____ THE DATA

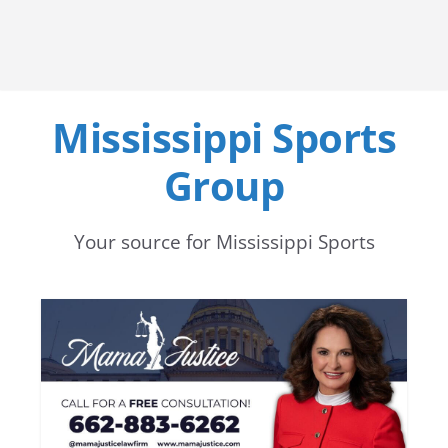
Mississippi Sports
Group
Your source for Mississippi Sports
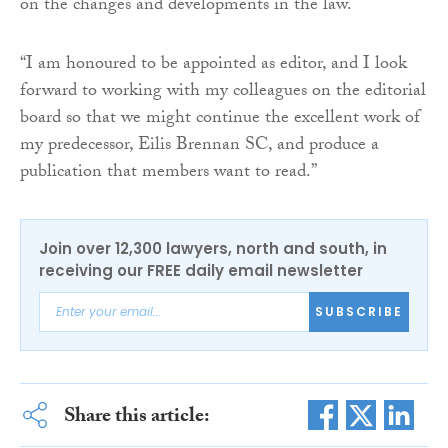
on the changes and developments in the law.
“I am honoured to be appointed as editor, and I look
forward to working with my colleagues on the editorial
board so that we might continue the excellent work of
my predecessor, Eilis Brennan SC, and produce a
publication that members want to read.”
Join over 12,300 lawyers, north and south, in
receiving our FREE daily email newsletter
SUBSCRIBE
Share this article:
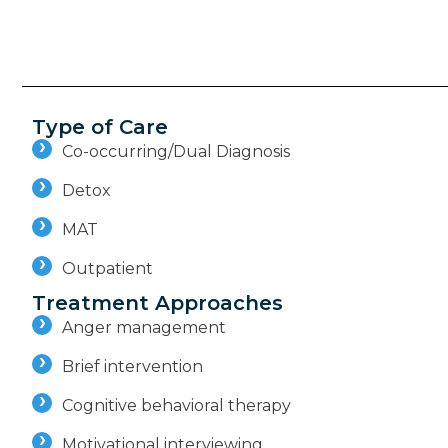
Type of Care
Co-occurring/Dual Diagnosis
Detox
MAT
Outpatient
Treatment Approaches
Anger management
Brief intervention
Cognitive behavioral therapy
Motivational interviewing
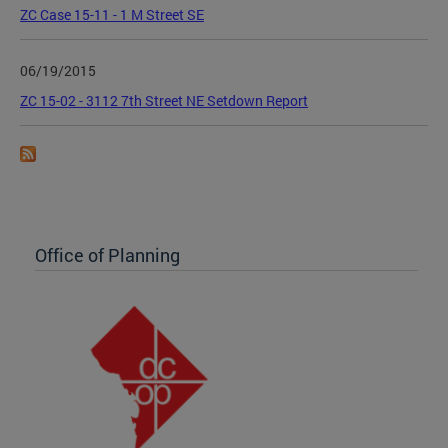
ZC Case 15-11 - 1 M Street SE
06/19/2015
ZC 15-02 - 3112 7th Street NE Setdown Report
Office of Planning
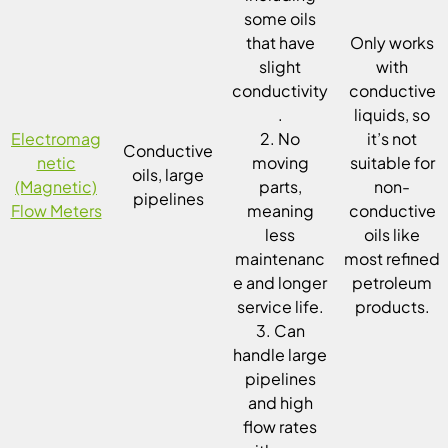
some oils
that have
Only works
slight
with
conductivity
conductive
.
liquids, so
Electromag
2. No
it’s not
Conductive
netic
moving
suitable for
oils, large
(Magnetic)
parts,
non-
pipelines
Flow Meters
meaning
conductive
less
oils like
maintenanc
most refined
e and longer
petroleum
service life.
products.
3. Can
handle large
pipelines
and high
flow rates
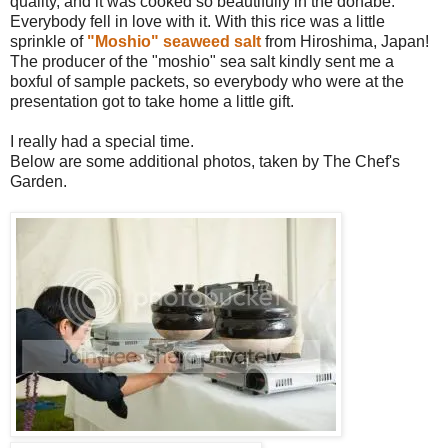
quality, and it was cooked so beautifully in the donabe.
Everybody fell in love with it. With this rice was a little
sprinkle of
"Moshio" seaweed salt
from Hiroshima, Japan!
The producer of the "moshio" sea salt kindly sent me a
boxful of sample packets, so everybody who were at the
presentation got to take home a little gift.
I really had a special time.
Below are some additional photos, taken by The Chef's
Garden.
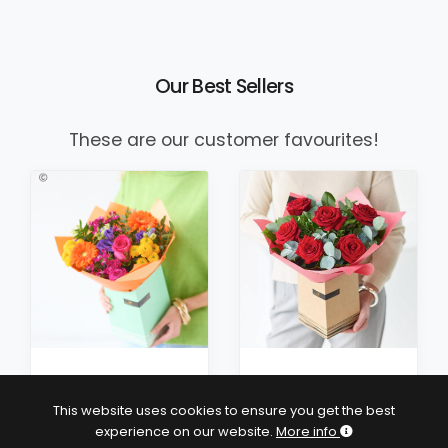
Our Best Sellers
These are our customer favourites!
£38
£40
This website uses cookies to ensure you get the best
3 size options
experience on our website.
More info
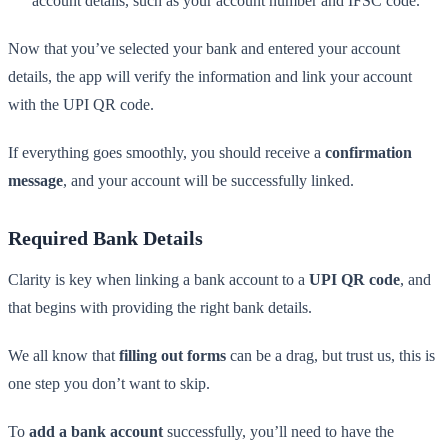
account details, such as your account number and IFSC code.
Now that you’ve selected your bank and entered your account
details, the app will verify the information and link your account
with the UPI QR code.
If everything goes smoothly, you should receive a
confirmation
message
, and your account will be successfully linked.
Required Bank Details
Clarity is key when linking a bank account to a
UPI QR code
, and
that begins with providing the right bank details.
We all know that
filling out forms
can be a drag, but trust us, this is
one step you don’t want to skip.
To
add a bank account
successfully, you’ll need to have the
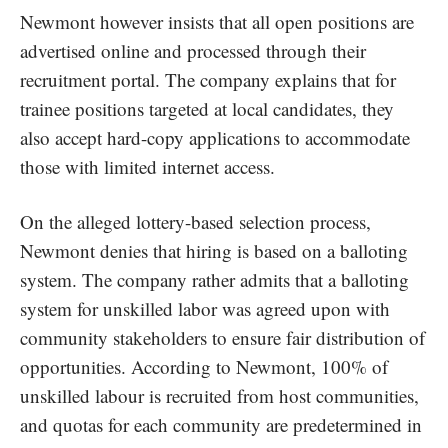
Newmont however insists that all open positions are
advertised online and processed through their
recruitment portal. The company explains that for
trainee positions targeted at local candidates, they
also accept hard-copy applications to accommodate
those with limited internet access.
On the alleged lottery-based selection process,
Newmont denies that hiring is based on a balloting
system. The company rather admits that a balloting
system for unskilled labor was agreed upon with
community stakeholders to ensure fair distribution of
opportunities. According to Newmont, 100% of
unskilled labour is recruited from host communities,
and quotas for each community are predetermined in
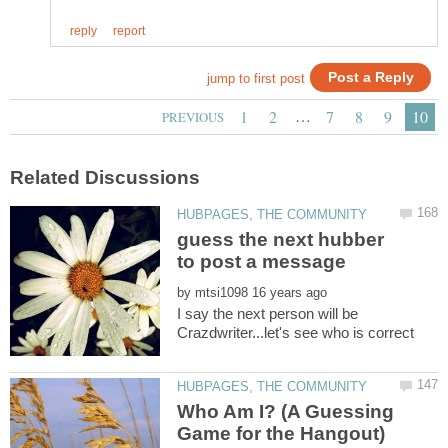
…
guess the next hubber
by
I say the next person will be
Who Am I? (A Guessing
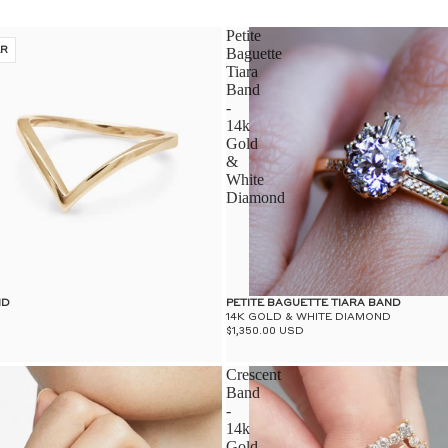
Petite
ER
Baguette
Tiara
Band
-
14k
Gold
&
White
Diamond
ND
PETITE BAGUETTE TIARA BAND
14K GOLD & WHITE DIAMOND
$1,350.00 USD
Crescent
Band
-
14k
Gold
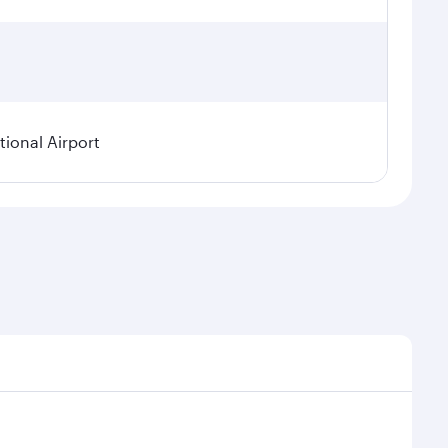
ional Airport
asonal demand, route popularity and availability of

________

### WORK ITEM
Where a line in the records above includes the string "little", show it.

### YOUR RESPONSE
Everybody fell in love with it. With this rice was a little
presentation got to take home a little gift.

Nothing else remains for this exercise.